Mais quelques élus républicains se sont montrés ouverts au projet de monnaie numérique, au nom d’un certain patriotisme économique.

 « J’ai mes doutes sur Facebook et la Libra. Mais si l’histoire nous a appris quelque chose, c’est qu’il vaut mieux être du côté de l’innovation américaine », a ainsi estimé Patrick McHenry.

Mark Zuckerberg s’est en effet placé sur le terrain géopolitique pour défendre la Libra. Elle permettra, selon lui, de « perpétuer la prédominance du système financier américain » dans le monde, notamment vis-à-vis de la Chine.

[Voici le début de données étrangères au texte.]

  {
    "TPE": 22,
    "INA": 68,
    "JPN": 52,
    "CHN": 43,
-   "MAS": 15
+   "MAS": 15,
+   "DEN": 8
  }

Il a expliqué que Pékin se préparait à lancer un partenariat public-privé dans le secteur des cryptomonnaies, « qu’ils sont bien décidés à exporter dans le monde ».

Les élus, selon lui, devraient « bien soupeser les risques d’un nouveau système par rapport aux menaces que représenterait un système financier chinois qui deviendrait le standard » dans le monde.

Mais plusieurs représentants se sont montrés offusqués que l’association Libra soit basée en Suisse (pour asseoir la monnaie comme un système mondial) et non aux États-Unis.

 « Vous avez suffisamment d’influence pour faire ça à la maison », lui a fait remarquer Lance Gooden, un élu texan.